By the way, I find it takes more than 4 minutes for preprocessing before the first training iteration actually starts. I wonder if most time is spent on the multi-gpu mechanism?
Usually it takes more time (2~3 minutes on my machine) than a single-GPU task. I think that tensorflow needs time to create graph forward and backward, GPU-GPU, CPU-GPU communications etc. I don't know if there is way to accelerating the graph creation. Update me if you have some ideas or directly pull request.
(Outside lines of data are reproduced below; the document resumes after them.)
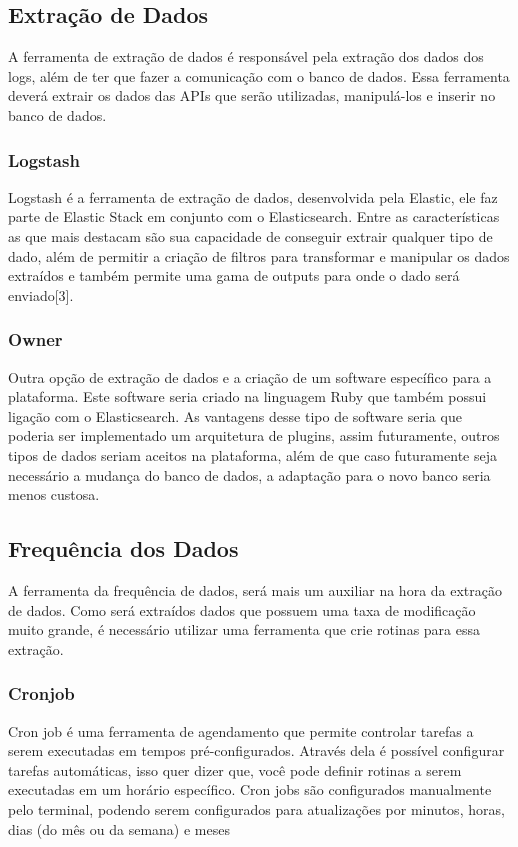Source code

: 	\subsection*{Extração de Dados}
	A ferramenta de extração de dados é responsável pela extração dos dados dos logs, além de ter que fazer a comunicação com o banco de dados. Essa ferramenta deverá extrair os dados das APIs que serão utilizadas, manipulá-los e inserir no banco de dados.
		\subsubsection*{Logstash}
		Logstash é a ferramenta de extração de dados, desenvolvida pela Elastic, ele faz parte de Elastic Stack em conjunto com o Elasticsearch. Entre as características as que mais destacam são sua capacidade de conseguir extrair qualquer tipo de dado, além de permitir a criação de filtros para transformar e manipular os dados extraídos e também permite uma gama de outputs para onde o dado será enviado[3].
		\subsubsection*{Owner}
		Outra opção de extração de dados e a criação de um software específico para a plataforma. Este software seria criado na linguagem Ruby que também possui ligação com o Elasticsearch. As vantagens desse tipo de software seria que poderia ser implementado um arquitetura de plugins, assim futuramente, outros tipos de dados seriam aceitos na plataforma, além de que caso futuramente seja necessário a mudança do banco de dados, a adaptação para o novo banco seria menos custosa.
	\subsection*{Frequência dos Dados}
	A ferramenta da frequência de dados, será mais um auxiliar na hora da extração de dados. Como será extraídos dados que possuem uma taxa de modificação muito grande, é necessário utilizar uma ferramenta que crie rotinas para essa extração.
		\subsubsection*{Cronjob}
		Cron job é uma ferramenta de agendamento que permite controlar tarefas a serem executadas em tempos pré-configurados. Através dela é possível configurar tarefas automáticas, isso quer dizer que, você pode definir rotinas a serem executadas em um horário específico. Cron jobs são configurados manualmente pelo terminal, podendo serem configurados para atualizações por minutos, horas, dias (do mês ou da semana) e meses
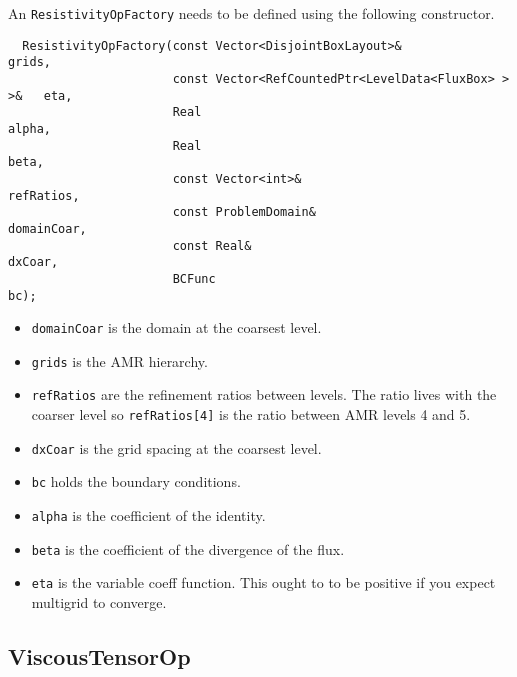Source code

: An {\tt ResistivityOpFactory} needs to be defined using the following 
constructor.
\begin{verbatim}
  ResistivityOpFactory(const Vector<DisjointBoxLayout>&                     grids,
                       const Vector<RefCountedPtr<LevelData<FluxBox> > >&   eta,
                       Real                                                 alpha, 
                       Real                                                 beta,
                       const Vector<int>&                                   refRatios,
                       const ProblemDomain&                                 domainCoar,
                       const Real&                                          dxCoar,
                       BCFunc                                               bc);
\end{verbatim}
\begin{itemize}
  \item  {\tt  domainCoar} is the domain at the coarsest level.
  \item  {\tt  grids} is the AMR  hierarchy.
  \item  {\tt  refRatios} are the refinement ratios between levels.
    The ratio lives with the coarser level    so {\tt refRatios[4]} is
    the ratio between  AMR levels 4 and 5.
  \item  {\tt  dxCoar} is the grid spacing at the coarsest level.
  \item {\tt bc} holds the boundary conditions.
  \item {\tt alpha} is the coefficient of the identity.
  \item {\tt beta} is the coefficient of the divergence of the flux.
  \item {\tt eta} is the variable coeff function.  This ought to to be
  positive if you expect multigrid to converge.
\end{itemize}

\subsection{ViscousTensorOp}


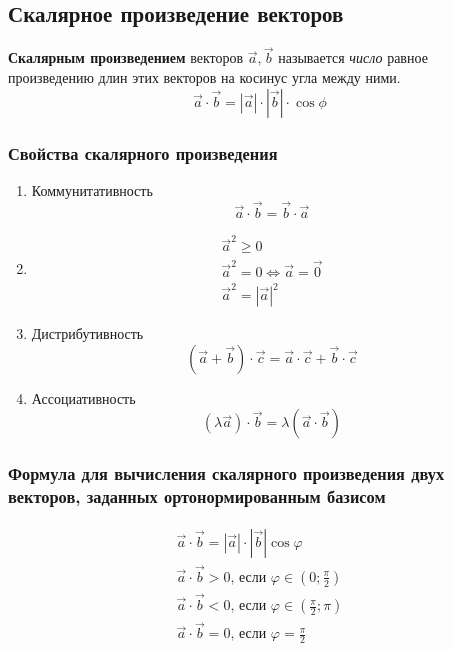 \subsection{Скалярное произведение векторов}

\begin{definition}
  \textbf{Скалярным произведением} векторов $\vec{a}, \vec{b}$ называется \textit{число}  равное произведению длин этих векторов на косинус угла между ними.\[
  \vec{a} \cdot \vec{b} = |\vec{a}| \cdot |\vec{b}| \cdot \cos \phi
  \] 
\end{definition}

\subsubsection{Свойства скалярного произведения}

\begin{enumerate}
  \item Коммунитативность \[
    \vec{a} \cdot \vec{b} = \vec{b} \cdot \vec{a}
  \] 
  \item
  \begin{gather*}
    \vec{a}^2 \ge 0 \\
    \vec{a}^2 = 0 \iff \vec{a} = \vec{0} \\
    \vec{a}^2 = |\vec{a}|^2
  \end{gather*}
  \item Дистрибутивность \[
      \left( \vec{a} + \vec{b} \right) \cdot \vec{c} = \vec{a} \cdot \vec{c} + \vec{b} \cdot \vec{c}
  \]
  \item Ассоциативность \[
    \left( \lambda \vec{a} \right) \cdot \vec{b} = \lambda \left( \vec{a} \cdot \vec{b} \right) 
  \]
\end{enumerate}

\subsubsection{Формула для вычисления скалярного произведения двух векторов, заданных ортонормированным базисом}

\begin{gather*}
  \vec{a} \cdot \vec{b} = |\vec{a}| \cdot |\vec{b}| \cos \varphi \\
  \vec{a} \cdot \vec{b} > 0 \text{, если } \varphi \in \left( 0; \frac{\pi}{2} \right)  \\
  \vec{a} \cdot \vec{b} < 0 \text{, если } \varphi \in \left( \frac{\pi}{2}; \pi \right) \\
  \vec{a} \cdot \vec{b} = 0 \text{, если } \varphi = \frac{\pi}{2}
\end{gather*}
About the NAN error, however, even when I use --batch_size 1 --gpu_num 4
, there is no NAN error at least for the first 100 iterations (repeated 5 times). I am not sure what happens. Let me know if you have any thoughts.
I also tried the same setting on another server (Tesla M40) and it still worked fine for about 200 iters. I will study more on these issues.
Thanks for the codes and reply!
I tried to train on ADE dataset, but I still met the error proposed in #15 . There are two differences with the example script (3.b):
I used
--batch_size 2 --gpu_num 4
because of GPU memory limitation. But I decrease the--lrn_rate
to0.00001
as suggested in #15 .I used
resnet_v1_101
network andresnet_v1_101.ckpt
as the pretrained model.My Tensorflow is 1.8.0. Any idea about this error? Thanks!